- [TEXT]:
━━━━
Deutschlandweite Herausforderung

„Von häuslicher Gewalt betroffene Frauen gut zu erreichen und nachhaltig in Unterstützungsstrukturen zu verankern stellt eine Herausforderung dar, die nicht nur uns in Heidelberg, sondern viele Kommunen und Landkreise deutschlandweit beschäftigt“, stellte Stefanie Jansen, Bürgermeisterin für Soziales, Bildung, Familie und Chancengleichheit der Stadt Heidelberg eingangs fest. Die Stadt Heidelberg setze sich seit Jahren gemeinsam mit vielen Partnerinnen und Partnern dafür ein, Gewalt gegen Frauen im öffentlichen und privaten Raum zu bekämpfen. GUIDE4YOU helfe, die existierenden Beratungs- und Hilfsstrukturen optimal nutzbar machen zu können. Denn trotz eines überdurchschnittlich gut ausgebauten Beratungssystems in Heidelberg fänden besonders in der Akutphase nach einem Übergriff immer wieder Frauen noch keinen Zugang zu der Hilfe, die sie benötigen.
━━━━
Einträge aus einem Datensatz
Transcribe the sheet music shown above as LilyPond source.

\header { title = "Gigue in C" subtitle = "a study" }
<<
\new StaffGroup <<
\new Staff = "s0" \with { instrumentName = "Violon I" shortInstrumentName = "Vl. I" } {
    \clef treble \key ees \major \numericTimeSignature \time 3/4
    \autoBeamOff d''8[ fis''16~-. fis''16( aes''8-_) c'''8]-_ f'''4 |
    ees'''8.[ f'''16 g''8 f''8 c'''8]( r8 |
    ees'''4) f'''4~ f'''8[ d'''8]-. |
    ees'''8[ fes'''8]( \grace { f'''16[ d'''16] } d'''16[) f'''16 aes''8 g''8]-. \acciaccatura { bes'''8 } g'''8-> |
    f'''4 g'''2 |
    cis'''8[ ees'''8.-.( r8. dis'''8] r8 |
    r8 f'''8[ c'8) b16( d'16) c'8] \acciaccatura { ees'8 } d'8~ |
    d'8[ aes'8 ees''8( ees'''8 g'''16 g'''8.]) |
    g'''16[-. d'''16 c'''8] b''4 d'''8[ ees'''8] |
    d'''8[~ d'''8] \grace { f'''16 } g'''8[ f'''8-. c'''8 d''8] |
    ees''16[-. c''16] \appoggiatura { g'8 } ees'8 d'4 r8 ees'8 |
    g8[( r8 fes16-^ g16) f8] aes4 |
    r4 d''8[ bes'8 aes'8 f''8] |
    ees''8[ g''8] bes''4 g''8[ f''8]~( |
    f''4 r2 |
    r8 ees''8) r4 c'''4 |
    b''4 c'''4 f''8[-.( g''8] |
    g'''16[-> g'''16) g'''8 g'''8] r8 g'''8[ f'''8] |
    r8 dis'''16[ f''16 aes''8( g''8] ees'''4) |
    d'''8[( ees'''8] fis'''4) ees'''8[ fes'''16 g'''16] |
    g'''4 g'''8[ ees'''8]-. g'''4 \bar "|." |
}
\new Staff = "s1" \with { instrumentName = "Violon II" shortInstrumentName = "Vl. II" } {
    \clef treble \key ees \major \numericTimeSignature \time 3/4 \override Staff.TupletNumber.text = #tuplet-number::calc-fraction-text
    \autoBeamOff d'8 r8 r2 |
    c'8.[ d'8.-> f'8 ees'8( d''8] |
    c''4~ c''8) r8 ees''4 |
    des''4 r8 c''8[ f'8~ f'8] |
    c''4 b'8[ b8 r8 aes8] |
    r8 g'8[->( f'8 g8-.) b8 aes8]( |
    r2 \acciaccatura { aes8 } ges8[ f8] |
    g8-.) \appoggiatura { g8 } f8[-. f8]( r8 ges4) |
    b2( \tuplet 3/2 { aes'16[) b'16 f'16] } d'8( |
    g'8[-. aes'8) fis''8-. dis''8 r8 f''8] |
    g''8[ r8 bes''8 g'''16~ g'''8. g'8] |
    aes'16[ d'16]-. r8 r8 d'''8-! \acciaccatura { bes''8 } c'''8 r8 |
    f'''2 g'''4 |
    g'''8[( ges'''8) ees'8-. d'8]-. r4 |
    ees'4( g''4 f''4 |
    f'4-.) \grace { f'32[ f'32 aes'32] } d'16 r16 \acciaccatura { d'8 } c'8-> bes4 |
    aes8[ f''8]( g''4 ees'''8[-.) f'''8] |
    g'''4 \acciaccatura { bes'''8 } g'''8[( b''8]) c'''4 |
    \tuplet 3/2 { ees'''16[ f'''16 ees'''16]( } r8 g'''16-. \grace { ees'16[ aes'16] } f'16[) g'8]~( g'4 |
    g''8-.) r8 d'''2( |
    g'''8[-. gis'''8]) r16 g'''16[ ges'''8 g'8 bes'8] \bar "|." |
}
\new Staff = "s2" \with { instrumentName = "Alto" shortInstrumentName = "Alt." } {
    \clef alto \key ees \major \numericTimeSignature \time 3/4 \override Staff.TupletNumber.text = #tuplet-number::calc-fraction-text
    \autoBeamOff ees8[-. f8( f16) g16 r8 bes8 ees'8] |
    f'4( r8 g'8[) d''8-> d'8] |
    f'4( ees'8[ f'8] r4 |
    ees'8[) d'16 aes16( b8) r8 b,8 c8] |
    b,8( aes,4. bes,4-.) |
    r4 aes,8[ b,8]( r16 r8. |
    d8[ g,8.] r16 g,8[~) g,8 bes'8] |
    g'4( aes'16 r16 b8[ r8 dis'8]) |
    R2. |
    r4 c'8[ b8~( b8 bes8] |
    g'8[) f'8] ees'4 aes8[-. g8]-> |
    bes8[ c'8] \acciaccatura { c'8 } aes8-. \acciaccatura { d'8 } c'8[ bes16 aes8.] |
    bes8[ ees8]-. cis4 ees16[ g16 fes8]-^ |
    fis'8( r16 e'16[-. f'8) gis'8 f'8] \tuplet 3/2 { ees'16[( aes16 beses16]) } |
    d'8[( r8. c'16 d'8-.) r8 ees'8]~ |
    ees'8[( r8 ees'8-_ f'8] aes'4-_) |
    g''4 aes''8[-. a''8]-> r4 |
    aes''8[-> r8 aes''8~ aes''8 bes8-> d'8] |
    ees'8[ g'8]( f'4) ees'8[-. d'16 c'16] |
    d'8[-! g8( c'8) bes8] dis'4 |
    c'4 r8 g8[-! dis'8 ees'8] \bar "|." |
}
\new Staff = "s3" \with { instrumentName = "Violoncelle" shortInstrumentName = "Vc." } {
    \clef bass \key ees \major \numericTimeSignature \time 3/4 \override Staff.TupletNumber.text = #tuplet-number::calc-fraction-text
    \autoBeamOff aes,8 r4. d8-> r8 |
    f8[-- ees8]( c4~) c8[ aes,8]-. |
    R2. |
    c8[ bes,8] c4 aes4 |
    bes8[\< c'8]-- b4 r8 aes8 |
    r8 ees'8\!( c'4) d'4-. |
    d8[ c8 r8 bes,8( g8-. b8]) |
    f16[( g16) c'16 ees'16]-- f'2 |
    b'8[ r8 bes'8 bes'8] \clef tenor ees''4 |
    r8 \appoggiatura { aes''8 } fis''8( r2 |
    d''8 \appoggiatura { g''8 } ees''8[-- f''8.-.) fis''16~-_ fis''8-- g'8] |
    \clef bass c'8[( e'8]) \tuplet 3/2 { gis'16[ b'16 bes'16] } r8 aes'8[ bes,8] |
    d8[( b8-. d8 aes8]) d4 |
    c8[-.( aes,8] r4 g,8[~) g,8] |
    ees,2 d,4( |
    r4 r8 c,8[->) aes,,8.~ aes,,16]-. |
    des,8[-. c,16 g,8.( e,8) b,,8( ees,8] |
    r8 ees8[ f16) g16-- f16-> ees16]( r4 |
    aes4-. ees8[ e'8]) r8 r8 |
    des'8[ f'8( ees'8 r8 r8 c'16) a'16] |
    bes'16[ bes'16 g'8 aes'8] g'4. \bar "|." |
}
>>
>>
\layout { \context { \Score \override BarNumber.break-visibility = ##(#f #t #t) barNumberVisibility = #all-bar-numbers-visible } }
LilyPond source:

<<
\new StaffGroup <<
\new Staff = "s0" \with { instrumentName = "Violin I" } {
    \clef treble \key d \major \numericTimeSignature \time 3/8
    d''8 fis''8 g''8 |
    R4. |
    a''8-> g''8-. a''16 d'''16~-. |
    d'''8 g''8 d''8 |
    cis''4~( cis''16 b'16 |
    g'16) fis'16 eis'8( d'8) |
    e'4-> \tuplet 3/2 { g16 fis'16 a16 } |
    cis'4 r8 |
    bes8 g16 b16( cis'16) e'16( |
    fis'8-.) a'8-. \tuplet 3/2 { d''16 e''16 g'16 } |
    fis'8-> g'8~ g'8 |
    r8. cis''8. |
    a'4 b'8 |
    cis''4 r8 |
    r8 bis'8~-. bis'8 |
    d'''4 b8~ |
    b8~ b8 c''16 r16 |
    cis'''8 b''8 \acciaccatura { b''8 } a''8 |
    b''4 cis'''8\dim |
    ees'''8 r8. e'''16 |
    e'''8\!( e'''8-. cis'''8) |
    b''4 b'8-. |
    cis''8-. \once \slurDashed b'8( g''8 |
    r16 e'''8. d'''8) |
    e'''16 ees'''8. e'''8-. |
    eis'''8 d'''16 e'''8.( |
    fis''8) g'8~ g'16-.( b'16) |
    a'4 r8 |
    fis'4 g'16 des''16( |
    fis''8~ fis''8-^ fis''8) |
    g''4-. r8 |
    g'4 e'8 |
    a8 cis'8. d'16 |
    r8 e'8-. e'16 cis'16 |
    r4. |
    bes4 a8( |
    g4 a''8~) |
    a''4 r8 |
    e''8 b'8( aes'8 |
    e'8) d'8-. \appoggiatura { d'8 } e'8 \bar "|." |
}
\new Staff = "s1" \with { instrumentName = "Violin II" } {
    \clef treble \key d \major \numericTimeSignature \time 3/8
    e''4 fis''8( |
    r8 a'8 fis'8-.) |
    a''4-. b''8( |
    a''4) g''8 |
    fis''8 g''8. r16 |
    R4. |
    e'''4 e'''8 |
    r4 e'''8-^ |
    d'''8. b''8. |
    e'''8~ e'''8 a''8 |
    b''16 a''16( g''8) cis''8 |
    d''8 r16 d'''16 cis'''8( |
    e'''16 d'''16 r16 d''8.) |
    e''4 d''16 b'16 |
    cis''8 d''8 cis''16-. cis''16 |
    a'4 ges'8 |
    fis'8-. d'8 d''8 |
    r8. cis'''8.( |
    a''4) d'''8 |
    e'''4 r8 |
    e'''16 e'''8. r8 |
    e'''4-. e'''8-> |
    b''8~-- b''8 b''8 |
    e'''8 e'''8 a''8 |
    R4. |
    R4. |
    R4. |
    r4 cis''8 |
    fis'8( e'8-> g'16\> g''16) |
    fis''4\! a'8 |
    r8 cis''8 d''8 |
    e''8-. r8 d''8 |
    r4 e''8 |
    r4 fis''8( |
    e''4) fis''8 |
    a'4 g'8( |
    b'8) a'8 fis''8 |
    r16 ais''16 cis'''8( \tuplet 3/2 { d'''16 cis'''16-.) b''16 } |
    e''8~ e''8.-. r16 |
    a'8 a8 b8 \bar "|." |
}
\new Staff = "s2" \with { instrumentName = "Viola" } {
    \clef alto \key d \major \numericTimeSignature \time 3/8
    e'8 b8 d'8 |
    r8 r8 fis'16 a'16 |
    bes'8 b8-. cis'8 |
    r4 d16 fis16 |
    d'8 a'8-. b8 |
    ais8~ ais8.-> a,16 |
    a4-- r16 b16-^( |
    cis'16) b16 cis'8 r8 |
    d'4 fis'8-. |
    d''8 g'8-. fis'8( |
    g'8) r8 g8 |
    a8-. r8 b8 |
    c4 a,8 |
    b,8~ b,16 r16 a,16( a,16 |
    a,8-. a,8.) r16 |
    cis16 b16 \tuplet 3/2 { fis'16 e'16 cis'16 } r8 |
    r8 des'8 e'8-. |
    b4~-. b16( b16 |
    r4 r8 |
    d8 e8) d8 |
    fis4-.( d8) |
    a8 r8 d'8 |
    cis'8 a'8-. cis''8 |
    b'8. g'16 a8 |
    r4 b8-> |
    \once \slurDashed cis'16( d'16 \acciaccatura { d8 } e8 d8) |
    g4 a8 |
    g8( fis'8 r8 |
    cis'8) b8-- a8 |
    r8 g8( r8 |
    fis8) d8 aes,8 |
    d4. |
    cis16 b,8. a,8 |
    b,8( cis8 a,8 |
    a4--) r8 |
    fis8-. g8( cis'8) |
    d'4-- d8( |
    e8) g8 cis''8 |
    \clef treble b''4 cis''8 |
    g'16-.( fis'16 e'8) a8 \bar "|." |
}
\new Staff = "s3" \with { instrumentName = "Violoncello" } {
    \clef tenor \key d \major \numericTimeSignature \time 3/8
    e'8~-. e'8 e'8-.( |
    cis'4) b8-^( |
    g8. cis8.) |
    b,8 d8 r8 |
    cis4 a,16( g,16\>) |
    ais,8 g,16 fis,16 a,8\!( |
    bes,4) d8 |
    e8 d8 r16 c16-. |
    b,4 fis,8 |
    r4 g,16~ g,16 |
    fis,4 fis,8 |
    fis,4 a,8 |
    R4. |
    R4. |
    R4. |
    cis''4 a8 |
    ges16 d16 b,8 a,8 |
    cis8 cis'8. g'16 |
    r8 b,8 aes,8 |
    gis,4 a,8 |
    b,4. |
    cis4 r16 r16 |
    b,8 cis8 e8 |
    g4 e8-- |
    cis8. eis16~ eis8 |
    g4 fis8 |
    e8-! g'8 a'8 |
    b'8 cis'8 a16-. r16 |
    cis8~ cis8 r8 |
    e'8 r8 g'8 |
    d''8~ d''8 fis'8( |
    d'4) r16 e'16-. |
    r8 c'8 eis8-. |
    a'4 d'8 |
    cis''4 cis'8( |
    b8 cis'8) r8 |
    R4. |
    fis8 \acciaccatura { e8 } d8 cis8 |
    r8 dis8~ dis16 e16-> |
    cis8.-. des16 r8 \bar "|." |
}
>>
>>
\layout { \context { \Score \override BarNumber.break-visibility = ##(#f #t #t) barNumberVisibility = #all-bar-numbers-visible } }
━━━━
- [DEINE AUFGABEN]:
1. Beantworte zum Text diese Fragen:
(a) Welches Amt hat Stefanie Jansen bei der Stadt Heidelberg?
(b) Wobei hilft GUIDE4YOU?
(c) In welcher Phase finden Frauen besonders oft noch keinen Zugang zu der Hilfe, die sie benötigen?
2. Gib den Abschnitt des Textes wortgetreu wieder, der mit „Deutschlandweite Herausforderung“ beginnt und sich bis einschließlich „die sie benötigen.“ fortsetzt.
Die Einträge stammen aus einer anderen Quelle als der Text.

- [ERWARTETE ERGEBNISSE]:
1.
(a) Sie ist Bürgermeisterin für Soziales, Bildung, Familie und Chancengleichheit.
(b) GUIDE4YOU hilft, die existierenden Beratungs- und Hilfsstrukturen optimal nutzbar zu machen.
(c) In der Akutphase nach einem Übergriff.

2.
Deutschlandweite Herausforderung

„Von häuslicher Gewalt betroffene Frauen gut zu erreichen und nachhaltig in Unterstützungsstrukturen zu verankern stellt eine Herausforderung dar, die nicht nur uns in Heidelberg, sondern viele Kommunen und Landkreise deutschlandweit beschäftigt“, stellte Stefanie Jansen, Bürgermeisterin für Soziales, Bildung, Familie und Chancengleichheit der Stadt Heidelberg eingangs fest. Die Stadt Heidelberg setze sich seit Jahren gemeinsam mit vielen Partnerinnen und Partnern dafür ein, Gewalt gegen Frauen im öffentlichen und privaten Raum zu bekämpfen. GUIDE4YOU helfe, die existierenden Beratungs- und Hilfsstrukturen optimal nutzbar machen zu können. Denn trotz eines überdurchschnittlich gut ausgebauten Beratungssystems in Heidelberg fänden besonders in der Akutphase nach einem Übergriff immer wieder Frauen noch keinen Zugang zu der Hilfe, die sie benötigen.